In this study, the signal intensities (small peak) at the interface between luting and tooth, and that between luting and ceramic were stronger than other areas, causing brighter areas in the images, which could be used to indicate the boundaries of different materials. The refractive index of air is $n=1.0$, whereas the lithium disilicate glass ceramic had a refractive index of 1.55²⁸ and that of both the tooth and the resin composites are in the range of $n=(1.5,1.6)$.²⁹ When light traverses the interface through two different medium, it generates refraction as well as partial reflection. The Fresnel phenomenon is the reflection of a fraction of light at an interface between two media with different refractive indices, which depends on the incidence angle and refractive index ($n$) contrast.¹⁹ A higher OCT signal value at the boundary was seen depending on the optical properties of the substances involved. Interpretation of the OCT signal requires knowledge of the optical properties of the media involved, and that of the interactions of light within the specimens. The range of enamel crystal caused the attenuation of the light, with weaker signal intensity at the deeper regions in the teeth. In comparison, attenuation of the light through the ceramic was less due to good optical properties of the ceramic. The Fresnel reflection can be clearly observed at the interfacial areas of teeth and luting, and that of ceramic and luting. The surface reflection was significant in the ceramic. In contrast, the surface reflection was difficult to observe well at the tooth and luting due to rough surface. As the interface between the ceramic and the luting, and that between the luting and the tooth could be easily distinguished, the MG was then measurable.

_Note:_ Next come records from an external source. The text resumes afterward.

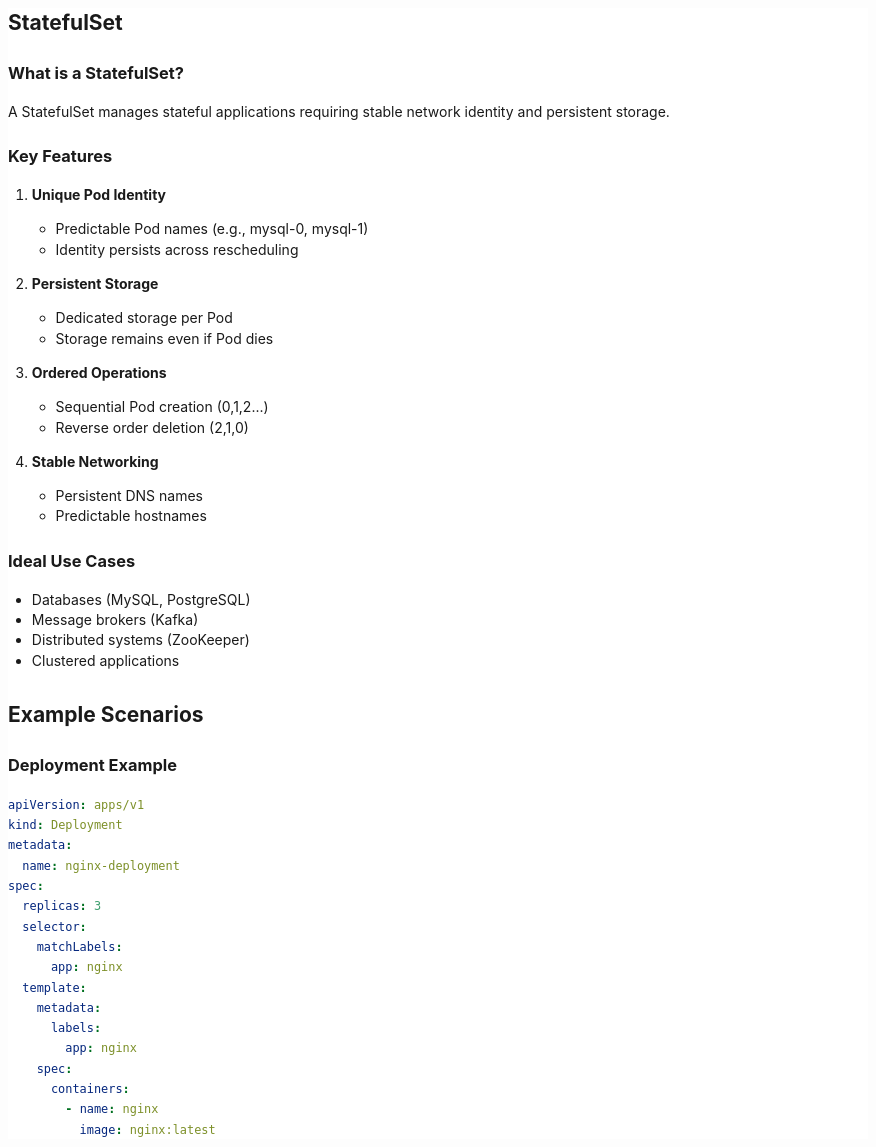## StatefulSet

### What is a StatefulSet?

A StatefulSet manages stateful applications requiring stable network identity and persistent storage.

### Key Features

1. **Unique Pod Identity**

   - Predictable Pod names (e.g., mysql-0, mysql-1)
   - Identity persists across rescheduling

2. **Persistent Storage**

   - Dedicated storage per Pod
   - Storage remains even if Pod dies

3. **Ordered Operations**

   - Sequential Pod creation (0,1,2...)
   - Reverse order deletion (2,1,0)

4. **Stable Networking**
   - Persistent DNS names
   - Predictable hostnames

### Ideal Use Cases

- Databases (MySQL, PostgreSQL)
- Message brokers (Kafka)
- Distributed systems (ZooKeeper)
- Clustered applications

## Example Scenarios

### Deployment Example

```yaml
apiVersion: apps/v1
kind: Deployment
metadata:
  name: nginx-deployment
spec:
  replicas: 3
  selector:
    matchLabels:
      app: nginx
  template:
    metadata:
      labels:
        app: nginx
    spec:
      containers:
        - name: nginx
          image: nginx:latest
```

MG was the most important factor used to evaluate the success of crowns. Fransson et al.³⁰ and McLean and von Fraunhofer³¹ indicated that the clinically acceptable MG after cementation should be $<150$ and $120\mu \mathrm{m}$, respectively. While others agreed that maximum clinically acceptable MG should be between 100 and $150\mu \mathrm{m}$ with CAD/CAM ceramic blocks fabricated.^32–34 The mean value of the MG of ceramic restorations was $56.1\mu \mathrm{m}$ in vivo studies.³⁵ Additionally, McLean and von Fraunhofer³¹ examined the MG of 1000 fixed restorations over a 5-year period and indicated that the MG $<80\mu \mathrm{m}$ was difficult to detect under clinical conditions. Anadioti et al.³⁶ found that the MG of E.max CAD was $74\pm 26\mu \mathrm{m}$ with a laser coordinate measurement machine before cementation. Neves et al.⁵ found that the MG of E.max CAD was $39.2\pm 8.7\mu \mathrm{m}$ with $\mu$-CT before cementation. In this study, the MG of E.max CAD was $59.55\pm 7.22\mu \mathrm{m}$ measured by OCT after cementation.

OCT technology was a good method to detect MG of lithium disilicate glass ceramic crowns. This technology was also potentially suitable to measure the MG with a noninvasive method in durability clinic studies. Because the crowns with chamfer had better adaptation than rounded shoulder before and after cement,³⁷ only the crowns with chamfer were used in our study. While imaging depth limitation for examination of deeper interfaces and device miniaturization, OCT was an innovation technology for various lab and clinical applications in the dental field.

5.

Conclusions

OCT was a noninvasive diagnostic imaging technique to measure the MG of lithium disilicate glass ceramic crowns. There was consistency between OCT and stereomicroscopy when measuring the MG of lithium disilicate glass ceramic crowns after cementation.